Benjamin Jones, BCWSA’s chief executive, said the company had hired engineering firm Gannett Fleming to appraise the value of the system.
The sales of water and sewer systems in Pennsylvania are driven by a 2016 state law that encourages the consolidation of smaller public systems under private ownership. The law, called Act 12, allows investor-owned utilities to pay an appraised fair-market value for an acquired system, rather than its lower depreciated cost or “book value,” and then to recoup the costs through higher rates.

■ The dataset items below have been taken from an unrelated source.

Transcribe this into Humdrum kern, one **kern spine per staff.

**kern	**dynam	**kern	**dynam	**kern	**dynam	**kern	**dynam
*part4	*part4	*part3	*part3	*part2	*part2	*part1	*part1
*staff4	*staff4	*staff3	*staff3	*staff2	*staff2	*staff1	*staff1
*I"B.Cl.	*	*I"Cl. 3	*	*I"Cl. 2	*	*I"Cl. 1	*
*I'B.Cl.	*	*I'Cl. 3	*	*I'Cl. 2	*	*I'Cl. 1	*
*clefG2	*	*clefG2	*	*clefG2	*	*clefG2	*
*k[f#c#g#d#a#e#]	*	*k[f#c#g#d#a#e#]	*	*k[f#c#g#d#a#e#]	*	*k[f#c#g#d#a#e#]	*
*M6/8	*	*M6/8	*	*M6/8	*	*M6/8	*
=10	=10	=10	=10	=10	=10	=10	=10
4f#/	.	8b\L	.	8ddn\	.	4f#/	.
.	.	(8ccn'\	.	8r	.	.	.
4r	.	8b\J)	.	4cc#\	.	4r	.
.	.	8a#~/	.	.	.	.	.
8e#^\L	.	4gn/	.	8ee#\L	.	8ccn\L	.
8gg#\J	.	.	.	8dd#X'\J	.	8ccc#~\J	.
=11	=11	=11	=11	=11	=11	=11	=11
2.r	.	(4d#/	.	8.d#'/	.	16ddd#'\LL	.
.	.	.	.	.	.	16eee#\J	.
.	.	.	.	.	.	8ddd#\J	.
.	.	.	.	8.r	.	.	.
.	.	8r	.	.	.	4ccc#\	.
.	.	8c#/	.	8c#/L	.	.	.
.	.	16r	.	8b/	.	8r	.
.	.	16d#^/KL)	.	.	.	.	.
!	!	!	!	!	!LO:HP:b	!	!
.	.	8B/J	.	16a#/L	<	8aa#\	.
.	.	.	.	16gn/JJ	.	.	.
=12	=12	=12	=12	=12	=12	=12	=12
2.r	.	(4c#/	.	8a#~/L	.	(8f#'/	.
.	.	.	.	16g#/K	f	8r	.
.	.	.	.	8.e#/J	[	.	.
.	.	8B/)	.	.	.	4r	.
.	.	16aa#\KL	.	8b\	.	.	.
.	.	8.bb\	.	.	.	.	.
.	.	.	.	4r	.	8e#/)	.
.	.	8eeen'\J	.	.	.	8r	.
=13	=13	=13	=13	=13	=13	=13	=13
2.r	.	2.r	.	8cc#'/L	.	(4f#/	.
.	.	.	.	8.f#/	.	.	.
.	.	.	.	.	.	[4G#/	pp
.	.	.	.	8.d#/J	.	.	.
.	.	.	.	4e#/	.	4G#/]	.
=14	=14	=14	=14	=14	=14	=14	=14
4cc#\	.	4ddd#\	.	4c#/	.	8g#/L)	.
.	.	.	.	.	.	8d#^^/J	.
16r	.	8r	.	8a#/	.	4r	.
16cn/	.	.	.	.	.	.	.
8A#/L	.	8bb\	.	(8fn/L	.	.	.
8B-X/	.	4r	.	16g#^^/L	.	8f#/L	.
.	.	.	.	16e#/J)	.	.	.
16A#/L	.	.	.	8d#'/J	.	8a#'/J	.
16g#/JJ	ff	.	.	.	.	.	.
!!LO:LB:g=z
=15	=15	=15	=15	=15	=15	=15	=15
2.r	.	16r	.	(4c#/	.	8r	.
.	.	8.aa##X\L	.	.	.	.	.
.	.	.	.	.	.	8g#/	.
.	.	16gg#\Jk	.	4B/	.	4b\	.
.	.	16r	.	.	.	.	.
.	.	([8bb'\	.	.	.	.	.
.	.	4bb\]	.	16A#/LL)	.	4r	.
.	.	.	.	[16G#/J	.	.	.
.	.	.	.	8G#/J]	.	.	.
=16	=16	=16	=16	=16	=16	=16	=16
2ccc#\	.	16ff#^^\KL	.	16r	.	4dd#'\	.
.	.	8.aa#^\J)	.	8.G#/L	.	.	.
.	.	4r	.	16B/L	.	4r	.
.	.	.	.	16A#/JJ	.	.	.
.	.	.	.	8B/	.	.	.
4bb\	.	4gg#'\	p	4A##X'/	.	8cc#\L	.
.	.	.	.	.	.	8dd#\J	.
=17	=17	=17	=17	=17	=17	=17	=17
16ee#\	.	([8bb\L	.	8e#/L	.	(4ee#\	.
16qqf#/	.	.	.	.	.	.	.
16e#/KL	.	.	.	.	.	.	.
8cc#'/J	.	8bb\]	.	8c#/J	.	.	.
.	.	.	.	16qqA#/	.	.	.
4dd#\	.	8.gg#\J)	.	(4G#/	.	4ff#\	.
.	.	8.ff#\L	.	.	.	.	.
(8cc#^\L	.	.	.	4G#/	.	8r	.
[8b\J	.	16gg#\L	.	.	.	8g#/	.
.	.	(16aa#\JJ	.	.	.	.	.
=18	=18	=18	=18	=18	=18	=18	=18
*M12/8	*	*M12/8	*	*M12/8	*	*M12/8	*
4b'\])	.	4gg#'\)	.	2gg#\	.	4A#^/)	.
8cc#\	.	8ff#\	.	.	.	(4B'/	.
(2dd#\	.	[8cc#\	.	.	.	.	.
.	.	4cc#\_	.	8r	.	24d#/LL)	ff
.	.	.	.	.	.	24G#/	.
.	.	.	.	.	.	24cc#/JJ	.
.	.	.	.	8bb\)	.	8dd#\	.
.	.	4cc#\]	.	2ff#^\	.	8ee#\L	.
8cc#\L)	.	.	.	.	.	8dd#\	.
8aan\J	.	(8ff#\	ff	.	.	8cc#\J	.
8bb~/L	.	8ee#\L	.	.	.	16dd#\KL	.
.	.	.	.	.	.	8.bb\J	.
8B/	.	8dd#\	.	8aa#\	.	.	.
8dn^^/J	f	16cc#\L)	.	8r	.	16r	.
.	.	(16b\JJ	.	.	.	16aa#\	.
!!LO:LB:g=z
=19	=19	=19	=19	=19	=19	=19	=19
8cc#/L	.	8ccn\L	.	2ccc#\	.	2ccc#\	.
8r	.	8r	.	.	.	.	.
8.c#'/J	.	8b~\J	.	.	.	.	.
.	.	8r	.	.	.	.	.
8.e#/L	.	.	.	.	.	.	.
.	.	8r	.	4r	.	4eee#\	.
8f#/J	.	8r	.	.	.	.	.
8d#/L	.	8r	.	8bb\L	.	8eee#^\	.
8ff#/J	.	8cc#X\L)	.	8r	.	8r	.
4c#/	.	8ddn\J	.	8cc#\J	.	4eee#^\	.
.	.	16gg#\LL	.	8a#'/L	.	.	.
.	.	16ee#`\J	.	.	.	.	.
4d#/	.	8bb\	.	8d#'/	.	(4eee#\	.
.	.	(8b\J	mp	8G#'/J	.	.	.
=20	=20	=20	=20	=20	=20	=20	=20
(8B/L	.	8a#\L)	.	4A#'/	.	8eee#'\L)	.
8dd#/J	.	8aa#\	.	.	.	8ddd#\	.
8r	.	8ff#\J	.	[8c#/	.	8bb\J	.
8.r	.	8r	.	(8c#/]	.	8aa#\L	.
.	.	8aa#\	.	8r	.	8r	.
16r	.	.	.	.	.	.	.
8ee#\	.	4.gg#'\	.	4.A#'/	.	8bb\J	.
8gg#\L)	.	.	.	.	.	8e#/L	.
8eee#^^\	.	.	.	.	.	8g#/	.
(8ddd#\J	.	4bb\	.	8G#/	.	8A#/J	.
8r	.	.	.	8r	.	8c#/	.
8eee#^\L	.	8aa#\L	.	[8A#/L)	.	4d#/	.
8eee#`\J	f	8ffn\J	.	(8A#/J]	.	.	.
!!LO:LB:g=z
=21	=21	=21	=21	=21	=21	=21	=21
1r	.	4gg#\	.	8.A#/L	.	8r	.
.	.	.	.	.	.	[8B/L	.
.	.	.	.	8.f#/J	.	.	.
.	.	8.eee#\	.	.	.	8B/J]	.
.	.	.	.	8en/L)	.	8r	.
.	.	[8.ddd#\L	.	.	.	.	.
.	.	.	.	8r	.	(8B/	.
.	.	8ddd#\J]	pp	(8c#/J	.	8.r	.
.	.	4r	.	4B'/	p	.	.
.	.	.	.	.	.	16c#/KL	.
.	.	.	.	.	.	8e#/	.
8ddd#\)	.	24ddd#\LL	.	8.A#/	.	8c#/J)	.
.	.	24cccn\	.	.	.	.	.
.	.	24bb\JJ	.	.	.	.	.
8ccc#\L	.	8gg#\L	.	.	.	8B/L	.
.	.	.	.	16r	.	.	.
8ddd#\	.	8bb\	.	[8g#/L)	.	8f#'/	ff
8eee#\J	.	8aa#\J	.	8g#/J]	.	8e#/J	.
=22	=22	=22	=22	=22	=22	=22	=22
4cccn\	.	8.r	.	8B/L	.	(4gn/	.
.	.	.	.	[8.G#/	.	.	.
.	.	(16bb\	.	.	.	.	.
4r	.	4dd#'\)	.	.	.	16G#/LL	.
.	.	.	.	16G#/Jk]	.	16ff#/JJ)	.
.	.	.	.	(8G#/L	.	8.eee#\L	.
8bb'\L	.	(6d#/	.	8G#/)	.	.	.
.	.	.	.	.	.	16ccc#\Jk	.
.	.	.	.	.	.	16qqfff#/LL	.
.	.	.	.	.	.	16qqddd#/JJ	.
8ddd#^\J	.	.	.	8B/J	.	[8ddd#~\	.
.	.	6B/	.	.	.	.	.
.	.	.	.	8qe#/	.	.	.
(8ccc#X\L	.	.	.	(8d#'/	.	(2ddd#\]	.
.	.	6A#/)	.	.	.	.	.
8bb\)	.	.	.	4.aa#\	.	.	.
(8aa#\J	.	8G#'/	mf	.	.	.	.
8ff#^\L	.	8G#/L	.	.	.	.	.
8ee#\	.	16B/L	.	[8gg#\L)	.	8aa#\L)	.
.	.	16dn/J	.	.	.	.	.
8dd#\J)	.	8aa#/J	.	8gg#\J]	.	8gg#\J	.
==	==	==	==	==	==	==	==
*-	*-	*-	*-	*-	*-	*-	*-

Since the new law went into effect, Aqua has closed on acquisitions in East Norriton, New Garden Township, Cheltenham, East Bradford, Limerick, and Lower Makefield, and has deals pending with East Whiteland, Willistown, Shenandoah, and Beaver Falls.
Aqua has also signed a deal to pay $276 million for Delaware County’s sewer system, Delcora, a multi-town system comparable to the BCWSA. That deal was engineered in late 2019 in the final months before Republicans lost control of Delaware County. A new Democratic majority of county council has moved to undo the decision, which is pending before the PUC.
Interest in Pennsylvania utilities appears to be attracting big money from outside the state. The top bidder for the sewer system in Towamencin Township is NextEra Water, a subsidiary of the Florida company that owns Florida Power and Light but owns no Pennsylvania utilities.
NextEra offered $115 million for the Towamencin system, outbidding four other companies, including Pennsylvania America’s $92 million offer, and Aqua’s $54 million bid.